› Por Daniel Link
Ante mi reproche, una amiga que organizaba un evento para ayer, en coincidencia con la 27ª Marcha del Orgullo Glttbi, me contestó: “Me dijeron que el año pasado no estuvo bien”. Le contesté que la Marcha nunca está precisamente “bien”, como no lo está la democracia, sin que eso signifique que tengamos a mano otra posibilidad de imaginar comunidades (más o menos imposibles).
El sábado 1º de noviembre fue la Marcha, que funciona como una gigantesca disco longitudinal: cada camión es una pista (hay para todos los gustos). Me invitaron a formar parte del camión de Soy (suplemento de Página/12), en su primera aparición pública. Musicalizaban Fernanda Laguna y DJ Pareja. Desde arriba repartíamos suplementos y abajo bailaban los amigos (“¡qué bueno es no haberse muerto sin haber vivido esto”, dijo alguien). En la parte de atrás, Fernando Noy –con banda presidencial que decía “SOY NOY”– saludaba a los que acompañaban la Marcha, y de paso dejaba claro algo que unos chicos (dos) educados en los vericuetos de la filosofía derridana pregonaban a diestra y siniestra: “Ser es diferir”.
Si Soy forma parte de un dispositivo ético, lo que afirma no es tanto que el ser existe sino que insiste, y en esa insistencia se revela su cualidad cualunque: No soy, Soy Noy.
Las deliciosas chicas de Brandon habían hecho lo imposible por colocar su propio camión performático detrás del de Soy y, al principio, lo habían conseguido, pero después fueron desplazadas por el móvil insufrible de la agrupación Putos Peronistas, que a algunos hace gracia, pero hay que aguantar esa marcha horrísona como único aporte auditivo para darse cuenta de que algo chirría en esa conjunción snob de identidades. Por fortuna, el tumulto quiso que después de la 9 de Julio los perdiéramos de oído (como quien dice, de vista).
El año pasado yo había pedido que se agregaran dos letras al complejo acróstico: “GG”, que quiere decir “Gente Grande” (hay, también allí, una política de las diferencias que merece consideración).

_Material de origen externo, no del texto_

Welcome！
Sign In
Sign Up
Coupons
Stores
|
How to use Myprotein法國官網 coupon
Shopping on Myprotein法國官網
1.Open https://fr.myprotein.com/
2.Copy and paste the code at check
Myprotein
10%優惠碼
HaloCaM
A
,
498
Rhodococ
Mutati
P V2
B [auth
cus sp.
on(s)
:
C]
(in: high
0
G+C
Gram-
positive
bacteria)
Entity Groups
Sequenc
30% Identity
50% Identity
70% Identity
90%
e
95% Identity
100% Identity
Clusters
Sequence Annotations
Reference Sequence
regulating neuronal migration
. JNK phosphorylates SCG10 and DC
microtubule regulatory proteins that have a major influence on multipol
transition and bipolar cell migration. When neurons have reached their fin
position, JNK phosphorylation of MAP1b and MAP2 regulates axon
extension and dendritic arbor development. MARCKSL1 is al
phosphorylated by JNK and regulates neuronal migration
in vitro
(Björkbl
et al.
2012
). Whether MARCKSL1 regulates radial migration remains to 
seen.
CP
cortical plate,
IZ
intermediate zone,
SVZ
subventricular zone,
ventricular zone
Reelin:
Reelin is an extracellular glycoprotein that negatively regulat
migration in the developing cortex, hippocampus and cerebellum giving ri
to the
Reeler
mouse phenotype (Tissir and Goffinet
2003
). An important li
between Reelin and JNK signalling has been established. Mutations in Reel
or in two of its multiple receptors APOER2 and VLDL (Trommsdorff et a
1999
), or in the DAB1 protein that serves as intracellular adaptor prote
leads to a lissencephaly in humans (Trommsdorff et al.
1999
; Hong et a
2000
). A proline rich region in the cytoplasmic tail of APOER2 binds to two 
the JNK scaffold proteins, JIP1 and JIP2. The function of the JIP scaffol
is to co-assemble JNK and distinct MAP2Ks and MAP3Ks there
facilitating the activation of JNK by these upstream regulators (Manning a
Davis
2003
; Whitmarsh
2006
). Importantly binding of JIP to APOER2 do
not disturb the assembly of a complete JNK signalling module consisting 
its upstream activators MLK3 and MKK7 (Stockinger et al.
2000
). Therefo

Después tuve demasiado que hacer como para militar por esa causa, pero en algún sentido el camión de Soy vino a llenar ese vacío.

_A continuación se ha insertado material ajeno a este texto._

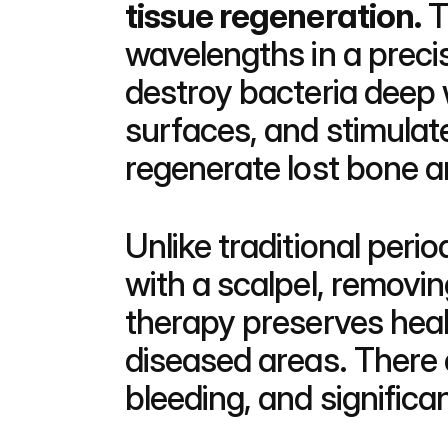
tissue regeneration.
 
wavelengths in a preci
destroy bacteria deep w
surfaces, and stimulate
regenerate lost bone 
Unlike traditional peri
with a scalpel, removin
therapy preserves healt
diseased areas. There a
bleeding, and significa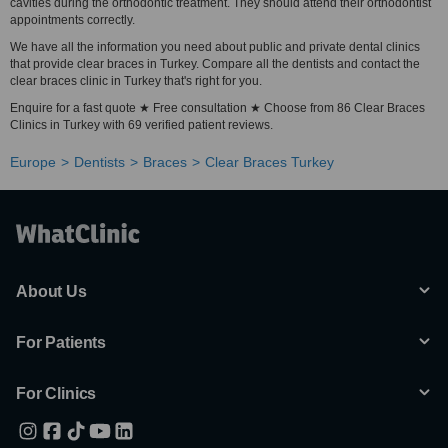
cavities during the orthodontic treatment. They should attend their orthodontist
appointments correctly.
We have all the information you need about public and private dental clinics
that provide clear braces in Turkey. Compare all the dentists and contact the
clear braces clinic in Turkey that's right for you.
Enquire for a fast quote ★ Free consultation ★ Choose from 86 Clear Braces
Clinics in Turkey with 69 verified patient reviews.
Europe
Dentists
Braces
Clear Braces Turkey
About Us
For Patients
For Clinics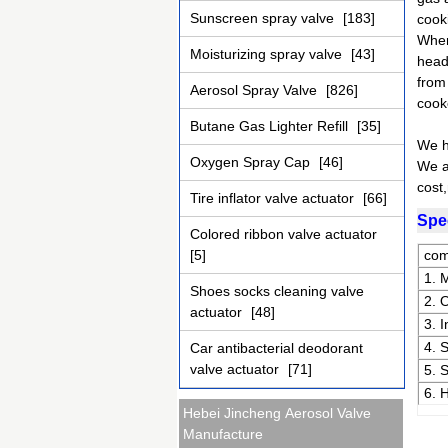
Sunscreen spray valve
[183]
cooki
When
Moisturizing spray valve
[43]
head 
from 
Aerosol Spray Valve
[826]
cook
Butane Gas Lighter Refill
[35]
We h
Oxygen Spray Cap
[46]
We a
cost
Tire inflator valve actuator
[66]
Spec
Colored ribbon valve actuator
[5]
com
1. 
Shoes socks cleaning valve
2. 
actuator
[48]
3. 
4. 
Car antibacterial deodorant
valve actuator
[71]
5. 
6. 
Hebei Jincheng Aerosol Valve
Manufacture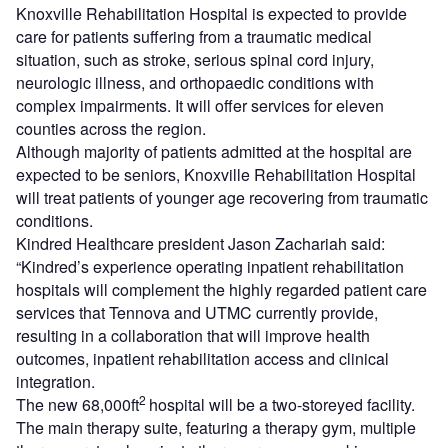
Knoxville Rehabilitation Hospital is expected to provide
care for patients suffering from a traumatic medical
situation, such as stroke, serious spinal cord injury,
neurologic illness, and orthopaedic conditions with
complex impairments. It will offer services for eleven
counties across the region.
Although majority of patients admitted at the hospital are
expected to be seniors, Knoxville Rehabilitation Hospital
will treat patients of younger age recovering from traumatic
conditions.
Kindred Healthcare president Jason Zachariah said:
“Kindred’s experience operating inpatient rehabilitation
hospitals will complement the highly regarded patient care
services that Tennova and UTMC currently provide,
resulting in a collaboration that will improve health
outcomes, inpatient rehabilitation access and clinical
integration.
2
The new 68,000ft
hospital will be a two-storeyed facility.
The main therapy suite, featuring a therapy gym, multiple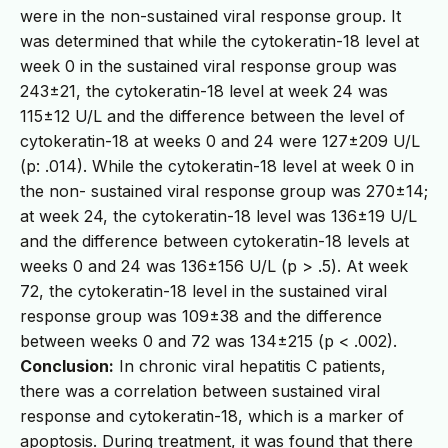
were in the non-sustained viral response group. It
was determined that while the cytokeratin-18 level at
week 0 in the sustained viral response group was
243±21, the cytokeratin-18 level at week 24 was
115±12 U/L and the difference between the level of
cytokeratin-18 at weeks 0 and 24 were 127±209 U/L
(p: .014). While the cytokeratin-18 level at week 0 in
the non- sustained viral response group was 270±14;
at week 24, the cytokeratin-18 level was 136±19 U/L
and the difference between cytokeratin-18 levels at
weeks 0 and 24 was 136±156 U/L (p > .5). At week
72, the cytokeratin-18 level in the sustained viral
response group was 109±38 and the difference
between weeks 0 and 72 was 134±215 (p < .002).
Conclusion:
In chronic viral hepatitis C patients,
there was a correlation between sustained viral
response and cytokeratin-18, which is a marker of
apoptosis. During treatment, it was found that there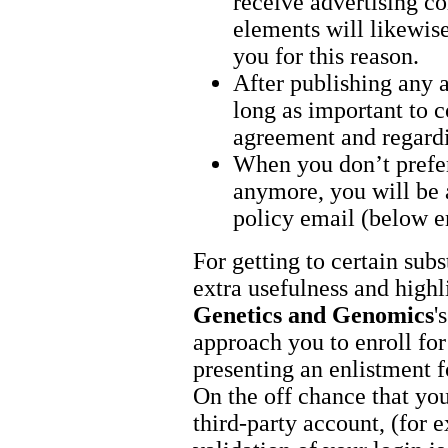
receive advertising co
elements will likewise
you for this reason.
After publishing any a
long as important to c
agreement and regardi
When you don’t prefer
anymore, you will be a
policy email (below e
For getting to certain sub
extra usefulness and highl
Genetics and Genomics
'
approach you to enroll for
presenting an enlistment 
On the off chance that you
third-party account, (for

Mucho antes de la 9 de Julio, S. y yo ya nos habíamos bajado del camión, donde los generadores eléctricos y el sudor volvían el aire un poco irrespirable. Junté mis cosas (una banderita multicolor que no sé quién me había arrojado y que decidí guardarme y un abanico de plumas que una espía del Mossad que, desde hace poco, nos honra con su amistad, me había regalado para la ocasión) y seguí bailando la música embriagadora de los Pareja (¡gracias por “Palpito, papito”!).
Llegados a la Plaza del Congreso, nos enteramos de que los desfilantes habíamos sido, este año, 50 mil. Habían colocado pantallas a ambos lados del escenario, progreso técnico que fue opacado por el pésimo sonido. Desde nuestros lugares habituales (la parada del 50) no se oía absolutamente nada. Diego Trerotola superó su performance de años pasados en el segmento de abucheos que tanto le gusta organizar. Esta vez, los agraciados fueron Macri, la Iglesia Católica, unos diputados y senadores de no sé dónde, Valeria Mazza. Los considerandos fueron un poco largos, casi como si se tratara de fundamentos legislativos. Y ya que estamos hablando de leyes, qué raro fue escuchar a la multitud gritar “Queremos nuestras leyes”, paradoja en la que se cifra toda la política Glttbi. El suplemento Soy y Lucía Puenzo –por su película XXY– fueron homenajeadas en el escenario.
Un chico muy, muy joven (militante por las leyes de identidad de género) se acercó y me regaló dos pins (“uno para vos y otro para Sebastián”, dijo en mi oído estupefacto). Poco después, se acercó otro, un jovenzuelo hermoso, poco más que un niño, y me dijo, también en el oído (de otro modo es imposible entenderse en una marcha): “Yo no te voy a decir que fui alumno tuyo, pero recién termino de leer Montserrat y te amo”. Y preguntó: “¿S. existe?”. “Sí, ahí está”, contesté, señalando al que en ese momento le sacaba fotos a una Noy descontrolada. Le agradecí que se hubiera acercado a saludarme, nos dimos un beso, volvió a repetirme “te amo” (yo ya estaba a punto de llorar) y se perdió en la multitud de danzarines. Cuando le conté a S. lo que había pasado, me dijo: “Es que somos como Sandra y Celeste”.